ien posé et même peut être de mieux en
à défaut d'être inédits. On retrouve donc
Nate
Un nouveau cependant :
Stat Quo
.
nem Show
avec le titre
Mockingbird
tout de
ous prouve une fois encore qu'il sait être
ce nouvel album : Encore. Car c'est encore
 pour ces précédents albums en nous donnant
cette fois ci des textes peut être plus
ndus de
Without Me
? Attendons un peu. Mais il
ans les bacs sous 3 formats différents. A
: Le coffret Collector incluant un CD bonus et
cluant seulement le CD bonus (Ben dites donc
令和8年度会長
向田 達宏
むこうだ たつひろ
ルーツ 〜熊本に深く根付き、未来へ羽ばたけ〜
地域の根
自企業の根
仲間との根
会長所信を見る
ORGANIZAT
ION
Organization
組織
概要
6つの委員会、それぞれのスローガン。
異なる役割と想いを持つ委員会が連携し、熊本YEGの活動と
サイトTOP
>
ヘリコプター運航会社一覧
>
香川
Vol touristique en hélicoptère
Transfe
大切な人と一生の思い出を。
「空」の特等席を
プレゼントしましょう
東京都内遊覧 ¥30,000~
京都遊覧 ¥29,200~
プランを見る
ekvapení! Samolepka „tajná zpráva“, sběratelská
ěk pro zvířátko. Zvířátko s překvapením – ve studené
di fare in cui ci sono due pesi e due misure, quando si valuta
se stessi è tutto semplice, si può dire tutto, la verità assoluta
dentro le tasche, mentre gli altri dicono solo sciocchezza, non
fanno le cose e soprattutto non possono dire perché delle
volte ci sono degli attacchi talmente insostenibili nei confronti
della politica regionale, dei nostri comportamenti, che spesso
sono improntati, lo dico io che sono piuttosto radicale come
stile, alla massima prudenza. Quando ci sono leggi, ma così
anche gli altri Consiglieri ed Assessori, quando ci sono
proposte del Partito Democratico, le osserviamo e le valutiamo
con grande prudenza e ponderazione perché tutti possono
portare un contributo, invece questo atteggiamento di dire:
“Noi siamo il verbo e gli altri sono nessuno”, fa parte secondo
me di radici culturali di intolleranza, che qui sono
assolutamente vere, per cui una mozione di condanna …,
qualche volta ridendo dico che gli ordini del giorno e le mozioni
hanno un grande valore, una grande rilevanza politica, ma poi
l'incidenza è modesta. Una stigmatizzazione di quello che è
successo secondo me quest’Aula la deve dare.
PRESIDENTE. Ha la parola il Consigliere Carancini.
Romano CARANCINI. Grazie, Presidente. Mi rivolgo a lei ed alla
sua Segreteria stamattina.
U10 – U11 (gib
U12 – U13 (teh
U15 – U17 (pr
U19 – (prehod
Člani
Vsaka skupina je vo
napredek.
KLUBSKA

*Your instructions*
Retype all of the data exactly. Leave nothing out.

*Solution to this problem*
ien posé et même peut être de mieux en
à défaut d'être inédits. On retrouve donc
Nate
Un nouveau cependant :
Stat Quo
.
nem Show
avec le titre
Mockingbird
tout de
ous prouve une fois encore qu'il sait être
ce nouvel album : Encore. Car c'est encore
 pour ces précédents albums en nous donnant
cette fois ci des textes peut être plus
ndus de
Without Me
? Attendons un peu. Mais il
ans les bacs sous 3 formats différents. A
: Le coffret Collector incluant un CD bonus et
cluant seulement le CD bonus (Ben dites donc
令和8年度会長
向田 達宏
むこうだ たつひろ
ルーツ 〜熊本に深く根付き、未来へ羽ばたけ〜
地域の根
自企業の根
仲間との根
会長所信を見る
ORGANIZAT
ION
Organization
組織
概要
6つの委員会、それぞれのスローガン。
異なる役割と想いを持つ委員会が連携し、熊本YEGの活動と
サイトTOP
>
ヘリコプター運航会社一覧
>
香川
Vol touristique en hélicoptère
Transfe
大切な人と一生の思い出を。
「空」の特等席を
プレゼントしましょう
東京都内遊覧 ¥30,000~
京都遊覧 ¥29,200~
プランを見る
ekvapení! Samolepka „tajná zpráva“, sběratelská
ěk pro zvířátko. Zvířátko s překvapením – ve studené
di fare in cui ci sono due pesi e due misure, quando si valuta
se stessi è tutto semplice, si può dire tutto, la verità assoluta
dentro le tasche, mentre gli altri dicono solo sciocchezza, non
fanno le cose e soprattutto non possono dire perché delle
volte ci sono degli attacchi talmente insostenibili nei confronti
della politica regionale, dei nostri comportamenti, che spesso
sono improntati, lo dico io che sono piuttosto radicale come
stile, alla massima prudenza. Quando ci sono leggi, ma così
anche gli altri Consiglieri ed Assessori, quando ci sono
proposte del Partito Democratico, le osserviamo e le valutiamo
con grande prudenza e ponderazione perché tutti possono
portare un contributo, invece questo atteggiamento di dire:
“Noi siamo il verbo e gli altri sono nessuno”, fa parte secondo
me di radici culturali di intolleranza, che qui sono
assolutamente vere, per cui una mozione di condanna …,
qualche volta ridendo dico che gli ordini del giorno e le mozioni
hanno un grande valore, una grande rilevanza politica, ma poi
l'incidenza è modesta. Una stigmatizzazione di quello che è
successo secondo me quest’Aula la deve dare.
PRESIDENTE. Ha la parola il Consigliere Carancini.
Romano CARANCINI. Grazie, Presidente. Mi rivolgo a lei ed alla
sua Segreteria stamattina.
U10 – U11 (gib
U12 – U13 (teh
U15 – U17 (pr
U19 – (prehod
Člani
Vsaka skupina je vo
napredek.
KLUBSKA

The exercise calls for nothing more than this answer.